◆ What is being asked ◆
Output range, inclusive: from the line containing "Оперативная память" to the line containing "Кабели питания". Restate those lines from the data below word for word and only those.

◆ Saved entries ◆
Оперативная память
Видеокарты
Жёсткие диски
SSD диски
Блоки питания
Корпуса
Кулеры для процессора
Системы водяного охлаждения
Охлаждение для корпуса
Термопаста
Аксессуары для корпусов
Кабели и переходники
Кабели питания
==
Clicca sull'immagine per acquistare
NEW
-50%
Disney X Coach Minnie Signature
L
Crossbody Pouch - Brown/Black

◆ Solution to this exercise ◆
Оперативная память
Видеокарты
Жёсткие диски
SSD диски
Блоки питания
Корпуса
Кулеры для процессора
Системы водяного охлаждения
Охлаждение для корпуса
Термопаста
Аксессуары для корпусов
Кабели и переходники
Кабели питания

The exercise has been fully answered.